Blargh Blog

Wednesday, October 13, 2004

Lies and the sometimes liars who tell them

You know those logic puzzles where some people always lie and some people always tell the truth? They're a lot of fun, and educational, too, but they are not a good way of thinking about what lying is and why we care about it. Any attempt to link them to the political conversation on lying, as John Allen Paulos tried in an article last year, is bound to distort how we think about lies and liars.

In his article, Paulos even extends the logic puzzles to include ones where a liar is someone who lies with some high probability, rather than lying all the time. But that doesn't help matters. The moral of the puzzle, he says, is still "Confirmation of a very dishonest person's unreliable statement by another very dishonest person makes the statement even less reliable." Good reasoning in a logic puzzle, horrible reasoning in real life.
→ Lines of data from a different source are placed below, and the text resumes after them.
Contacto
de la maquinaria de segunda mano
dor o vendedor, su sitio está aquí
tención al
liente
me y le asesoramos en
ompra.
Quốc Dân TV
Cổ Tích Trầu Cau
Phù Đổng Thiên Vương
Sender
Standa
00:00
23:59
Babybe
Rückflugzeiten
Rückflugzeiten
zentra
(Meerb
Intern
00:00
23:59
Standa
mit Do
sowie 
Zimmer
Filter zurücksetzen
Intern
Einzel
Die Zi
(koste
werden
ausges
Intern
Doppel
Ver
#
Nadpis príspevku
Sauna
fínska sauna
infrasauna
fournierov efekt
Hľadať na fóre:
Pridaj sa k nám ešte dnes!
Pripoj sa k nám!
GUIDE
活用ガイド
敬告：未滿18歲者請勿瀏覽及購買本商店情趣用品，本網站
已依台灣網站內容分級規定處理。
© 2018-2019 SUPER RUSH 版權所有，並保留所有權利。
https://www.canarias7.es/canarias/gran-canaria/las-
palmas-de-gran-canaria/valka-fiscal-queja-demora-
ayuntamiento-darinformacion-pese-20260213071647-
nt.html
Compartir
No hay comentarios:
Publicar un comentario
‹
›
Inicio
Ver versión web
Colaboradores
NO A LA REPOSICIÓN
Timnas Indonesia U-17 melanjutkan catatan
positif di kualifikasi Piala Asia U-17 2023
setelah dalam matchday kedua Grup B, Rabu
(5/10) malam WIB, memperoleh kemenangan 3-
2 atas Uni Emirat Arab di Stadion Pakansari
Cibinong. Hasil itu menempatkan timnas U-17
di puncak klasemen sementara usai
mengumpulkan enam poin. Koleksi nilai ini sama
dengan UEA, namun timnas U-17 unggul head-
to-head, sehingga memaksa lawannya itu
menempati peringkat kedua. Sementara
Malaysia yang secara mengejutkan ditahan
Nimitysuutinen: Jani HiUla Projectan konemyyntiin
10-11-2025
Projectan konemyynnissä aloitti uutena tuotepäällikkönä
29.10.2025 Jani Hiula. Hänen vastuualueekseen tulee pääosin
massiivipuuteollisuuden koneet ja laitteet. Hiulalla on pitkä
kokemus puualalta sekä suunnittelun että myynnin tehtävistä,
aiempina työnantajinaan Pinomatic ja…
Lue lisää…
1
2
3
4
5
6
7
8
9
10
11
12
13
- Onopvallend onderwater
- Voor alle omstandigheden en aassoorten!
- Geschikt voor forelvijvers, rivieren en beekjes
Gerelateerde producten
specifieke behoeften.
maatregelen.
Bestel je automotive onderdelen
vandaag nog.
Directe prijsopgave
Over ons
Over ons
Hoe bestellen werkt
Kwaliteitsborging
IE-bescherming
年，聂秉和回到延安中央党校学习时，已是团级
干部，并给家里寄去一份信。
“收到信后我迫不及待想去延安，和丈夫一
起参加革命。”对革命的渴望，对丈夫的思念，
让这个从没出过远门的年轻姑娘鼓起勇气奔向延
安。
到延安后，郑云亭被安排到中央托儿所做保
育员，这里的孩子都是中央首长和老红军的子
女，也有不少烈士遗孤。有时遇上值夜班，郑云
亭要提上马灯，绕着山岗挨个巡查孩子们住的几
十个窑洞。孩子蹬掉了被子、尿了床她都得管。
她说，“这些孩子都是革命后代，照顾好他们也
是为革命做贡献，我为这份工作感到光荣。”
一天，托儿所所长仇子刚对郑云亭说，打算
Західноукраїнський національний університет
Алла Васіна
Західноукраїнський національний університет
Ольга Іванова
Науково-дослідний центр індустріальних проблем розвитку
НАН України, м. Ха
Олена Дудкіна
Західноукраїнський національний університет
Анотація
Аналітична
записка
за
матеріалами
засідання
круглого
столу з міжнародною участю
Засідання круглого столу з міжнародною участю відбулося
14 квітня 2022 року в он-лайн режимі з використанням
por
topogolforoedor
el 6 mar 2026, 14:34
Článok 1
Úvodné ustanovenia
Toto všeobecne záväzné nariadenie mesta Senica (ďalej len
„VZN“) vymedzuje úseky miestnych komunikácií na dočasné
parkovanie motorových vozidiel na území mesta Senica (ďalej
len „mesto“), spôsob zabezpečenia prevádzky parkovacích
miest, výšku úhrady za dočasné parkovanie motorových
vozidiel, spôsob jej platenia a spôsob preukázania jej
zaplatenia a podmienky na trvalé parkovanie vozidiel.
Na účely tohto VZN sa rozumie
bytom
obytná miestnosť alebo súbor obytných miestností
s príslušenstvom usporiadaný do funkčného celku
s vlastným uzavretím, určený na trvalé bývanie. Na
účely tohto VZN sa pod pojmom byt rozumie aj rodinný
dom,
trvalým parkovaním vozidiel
If you had argued in early 2003 that Saddam Hussein must have had banned weapons, since he denied having them and he is a liar, then you would have been laughed out of any reasonable discussion of the coming war*.

In logic puzzles, people make false statements for the sake of making false statements. In real life, people lie with purpose. They want to manipulate others' beliefs for their advantage. And if we care about the political process, we ought to speak out against attempts to manipulate people into having false beliefs. Democracy doesn't work so well if what people take away from their politicians' statements is demonstrably false.

The more important the issue on which politicians make statements designed to spread falsehood, the more important it is to call them on it.**

If an ordinary English-speaker understands the statement to mean something that is actually false, then it is a threat, whether or not its propositional content could be true on some literal, word-for-word parsing.**

One of the biggest problems with a democracy is voters who are not well-informed. Listening to political discussion should ameliorate this problem. It should not do the opposite.**

*I actually saw this argument.

**Partisan links are here limited to a footnote.